# Adding glycerine to fog fluid



## Otaku (Dec 3, 2004)

I've read a few posts about adding glycerine to fog fluid to increase fog density. Most say don't do it as the pump/nozzle/heater may clog. Has anyone actually tried this and if so, what proportion of glycerine did you use, and were you successful in increasing the fog density? I'd prefer to buy an off-the-shelf fluid, like Froggy's Swamp Fluid, but the $35 dollar shipping charge puts it out of reach. I'm using a Chauvet F-1250 fogger.


----------



## ScareShack (May 26, 2006)

I had read something about the juice is balnced in mixture and adding more may be a health risk. u may want to check on that, just something i read.


----------



## Otaku (Dec 3, 2004)

Well, after doing my homework on this site and others, the vote goes to not messing with the fog juice.

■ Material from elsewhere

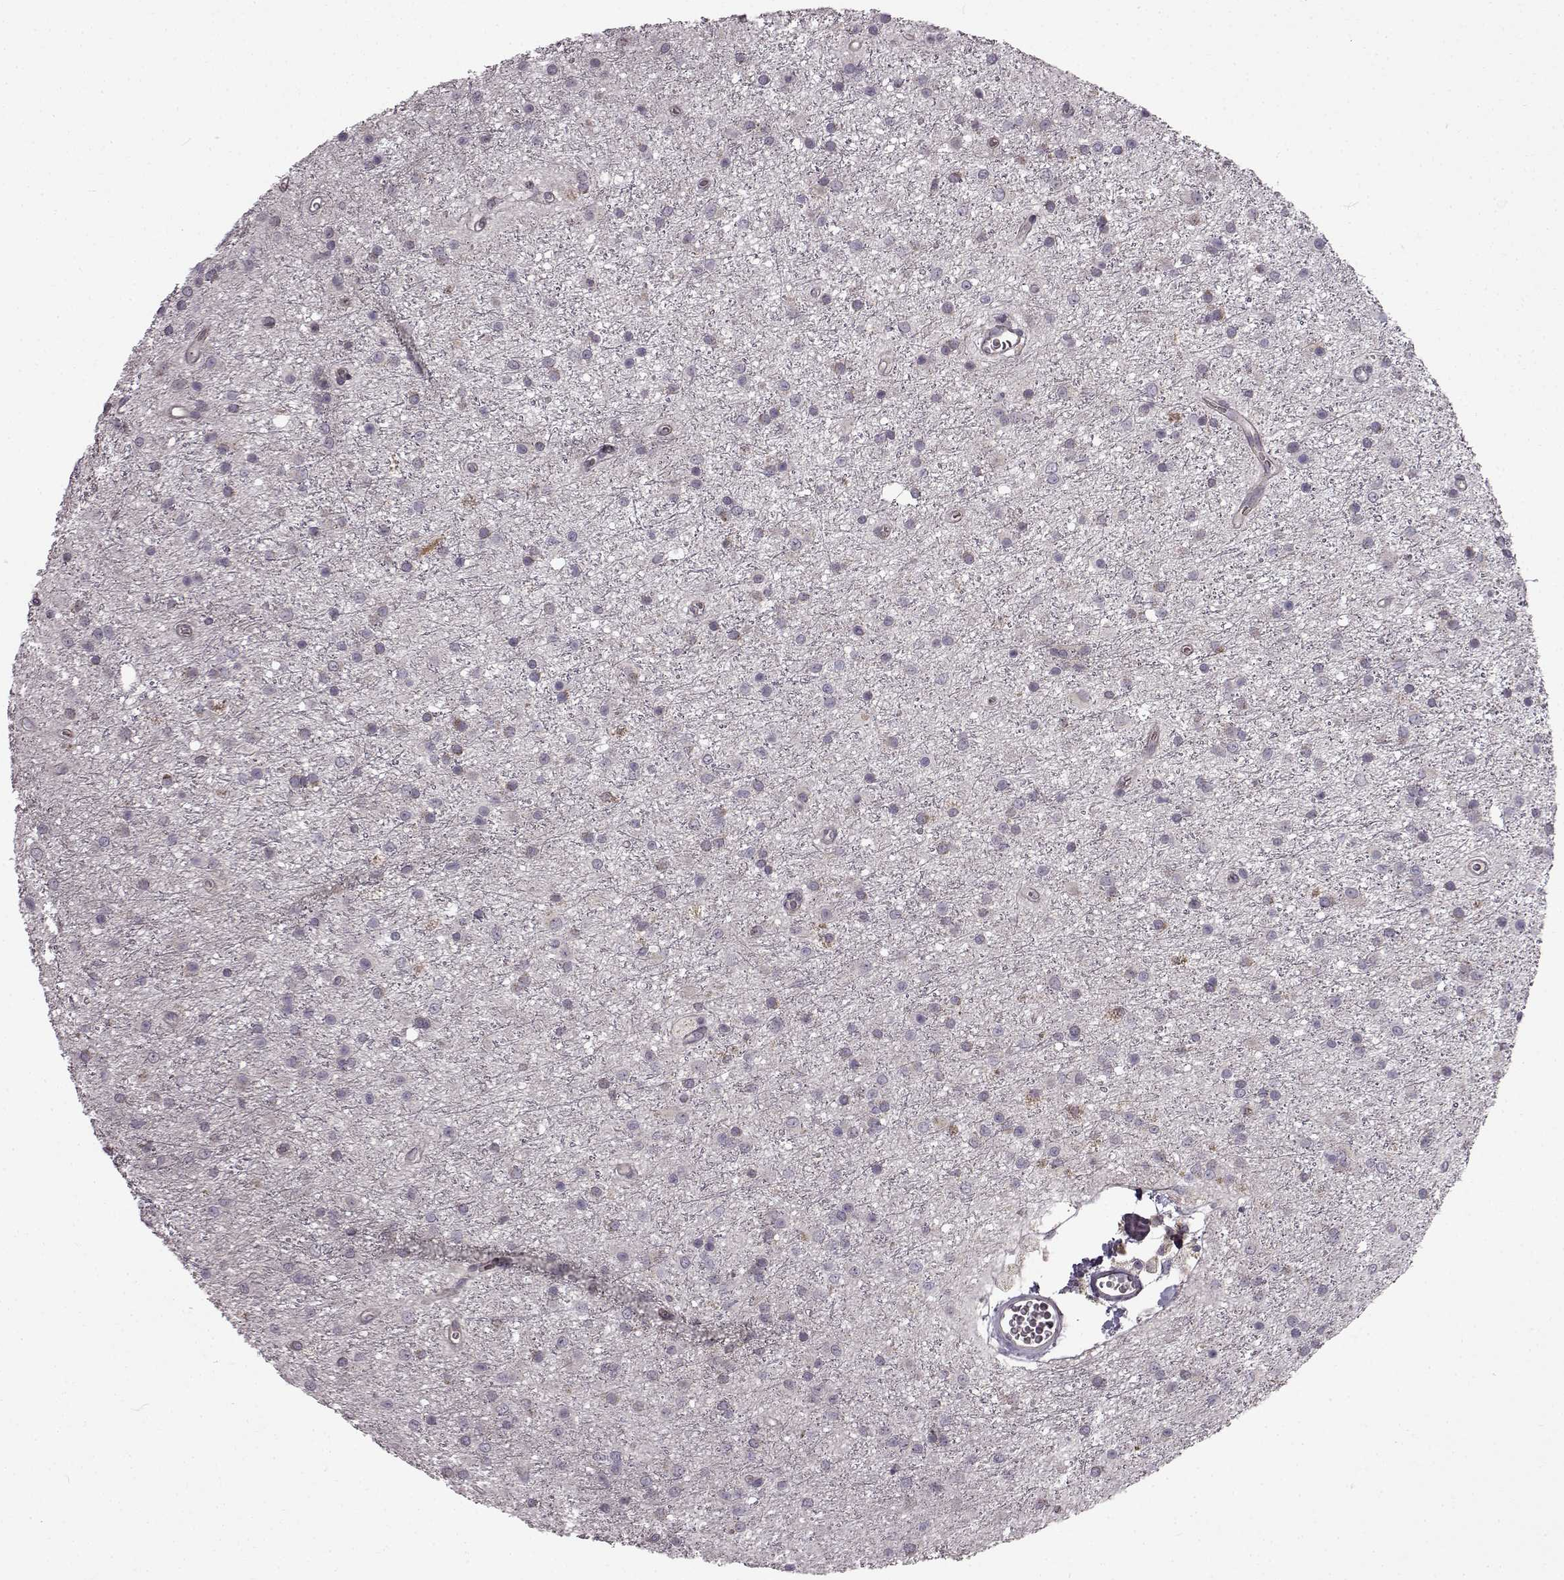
{"staining": {"intensity": "negative", "quantity": "none", "location": "none"}, "tissue": "glioma", "cell_type": "Tumor cells", "image_type": "cancer", "snomed": [{"axis": "morphology", "description": "Glioma, malignant, Low grade"}, {"axis": "topography", "description": "Brain"}], "caption": "Immunohistochemistry (IHC) of human malignant glioma (low-grade) displays no positivity in tumor cells.", "gene": "B3GNT6", "patient": {"sex": "male", "age": 27}}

So, having said that, can anyone ring in on how well Froggy's Swamp Juice works? As you can see, I'm trying to increase fog density and hang time without having to get another fogger (and build another chiller!).


----------



## Bone Dancer (Oct 7, 2005)

This may not be what you want to hear, but in the end getting the second fogger ( IMO ) is the way to go. What difference you may gain in altering the fluid mixture can be so easily lost by the weather. I know this can be said of having two foggers,but you are not risking clogs ect.
Something to post on your calender is to check the pre and post halloween sales for fluid and other items.
As to chillers. The one I use is no more then a six foot length of stove pipe (8") into which I dump two bags of ice cubes, lay in on the ground, level up the ice end to end and place the fogger on one end. Simple but effective.


----------



## TwistedDementia (May 2, 2007)

Otaku said:


> can anyone ring in on how well Froggy's Swamp Juice works?


I just bought some at MHC and tried it on two different foggers, the results were I did notice a thicker fog and a better lasting time with the froggy's but not enough to justify a really high priced shipping, if they can lower the shipping then It's worth buying the Froggy's.

BTW the for shipping, how much juice is shipped for $35 and what carrier? Because If that's for more than a gal. that's not to bad because of the weight.


----------



## Otaku (Dec 3, 2004)

That's for a 4-gallon case. I don't know the carrier, probably UPS. It puts the total over $100 for the whole thing. My wife would kill me.


----------



## IshWitch (May 31, 2006)

How much does regular fog juice run in your neck of the woods? It is $20 a gallon around here. Of course the small bottles cost more in the long run so I only buy it by the gallon.


----------



## Otaku (Dec 3, 2004)

It's about the same price, for the juice at Spirit Halloween. I wanted to try some of the higher end fluid this year, but there are no local distributors. Seems like all are in FL or the Northeast.


----------



## Vlad (Aug 2, 2005)

I'm no chemist, but I suspect that these "specialty" fog juices are altered normal fog juice. It makes me wonder if they've been tested to see if they're within the health standards of normal fog juice.


----------



## halloweengoddessrn (Feb 14, 2007)

I have bought Froggys for the last 2 years on eBay- I LOVE IT! I buy it by the case- I just suck up the shipping charges.


----------